Written task>
Can you change "values" to "numbers" throughout the records below, keeping everything else the same and leaving the pictures out?

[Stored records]
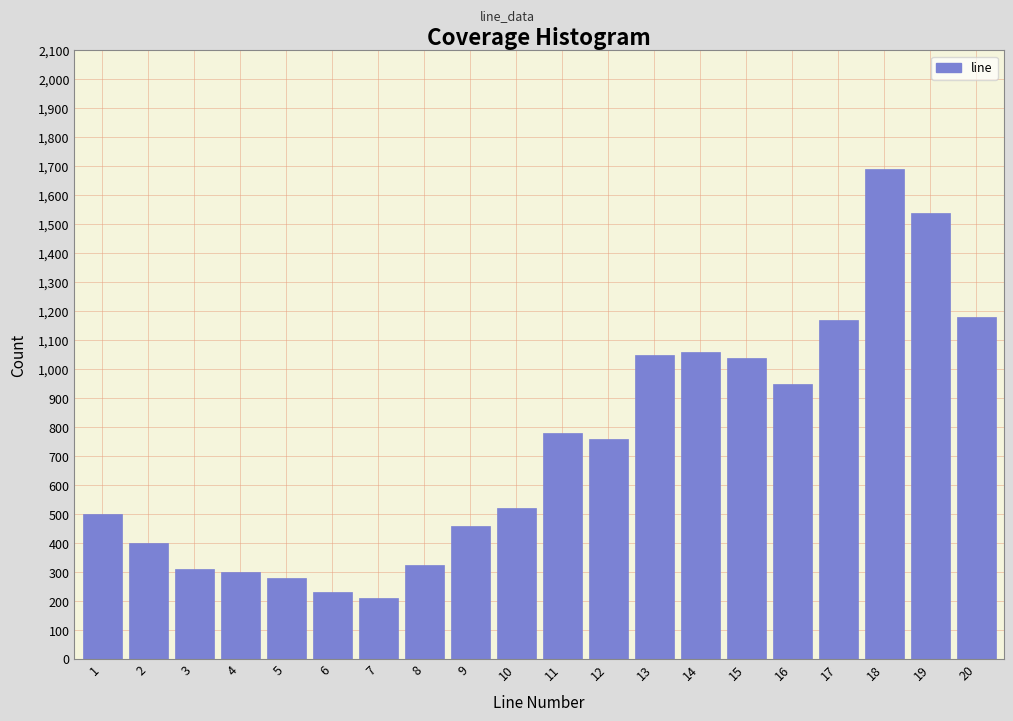

Reading left to right, list all the values displayed in this chart.

500	400	310	300	280	230	210	325	460	520	780	760	1050	1060	1040	950	1170	1690	1540	1180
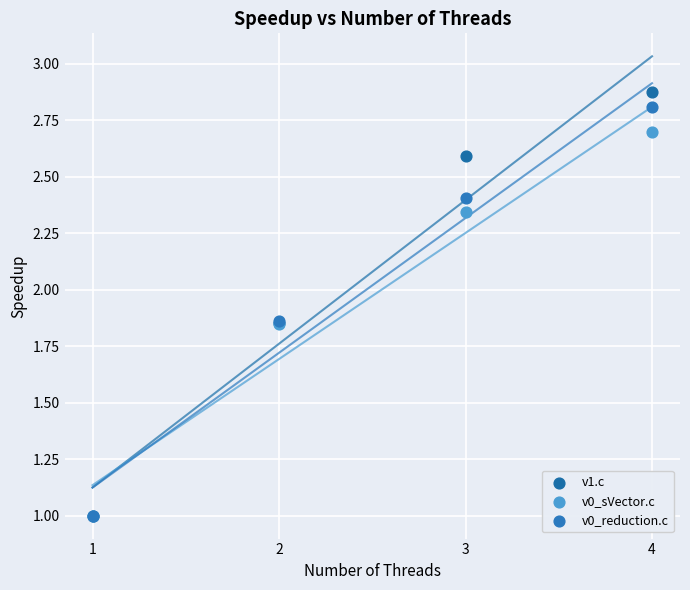

What are all the series names shown in the legend?

v1.c, v0_sVector.c, v0_reduction.c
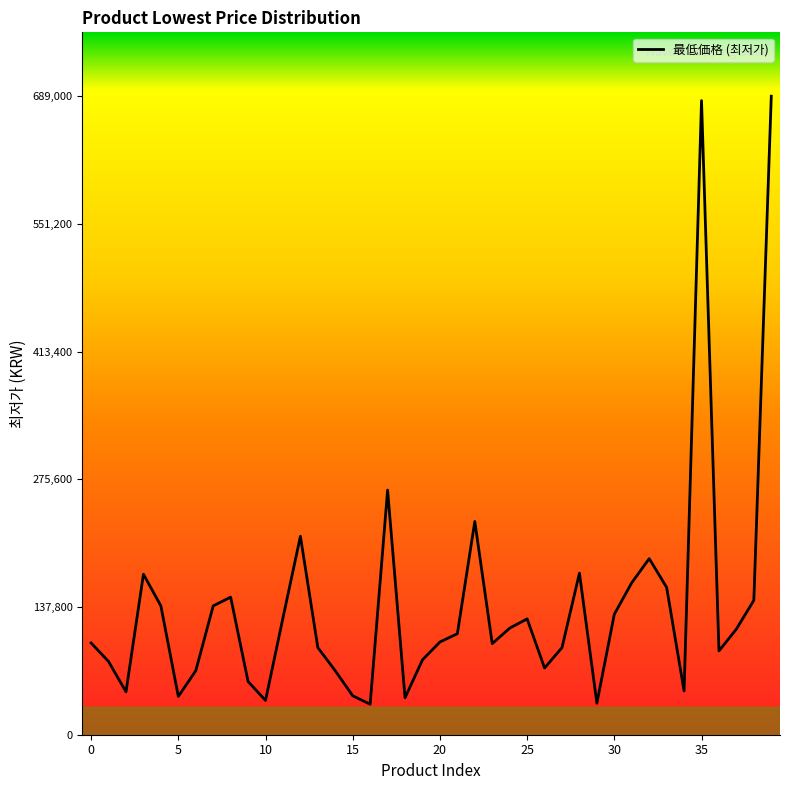

What is the difference between the maximum and second lowest values?

655000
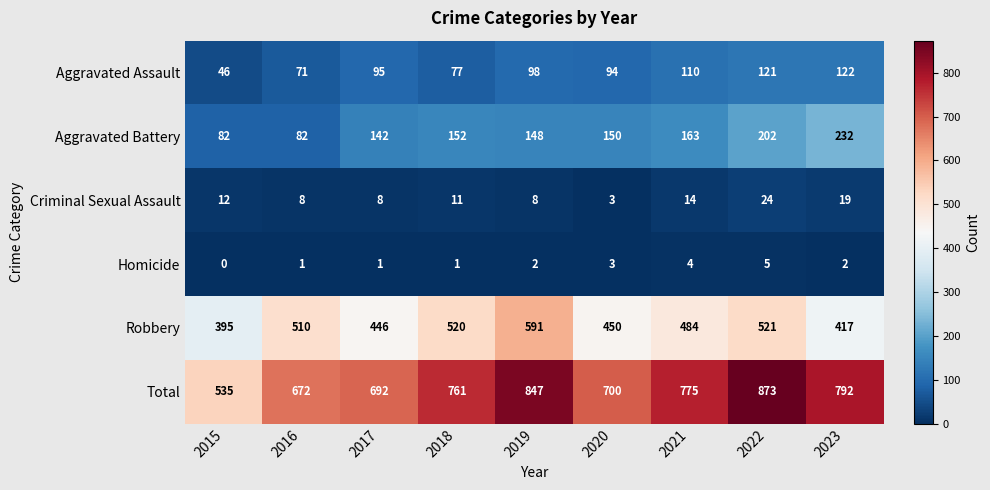

Which series has the largest range (max minus min)?

Total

Result for this exercise>
Reading left to right, list all the numbers displayed in this chart.

500	400	310	300	280	230	210	325	460	520	780	760	1050	1060	1040	950	1170	1690	1540	1180

What are all the series names shown in the legend?

v1.c, v0_sVector.c, v0_reduction.c

What is the difference between the maximum and second lowest numbers?

655000

Which series has the largest range (max minus min)?

Total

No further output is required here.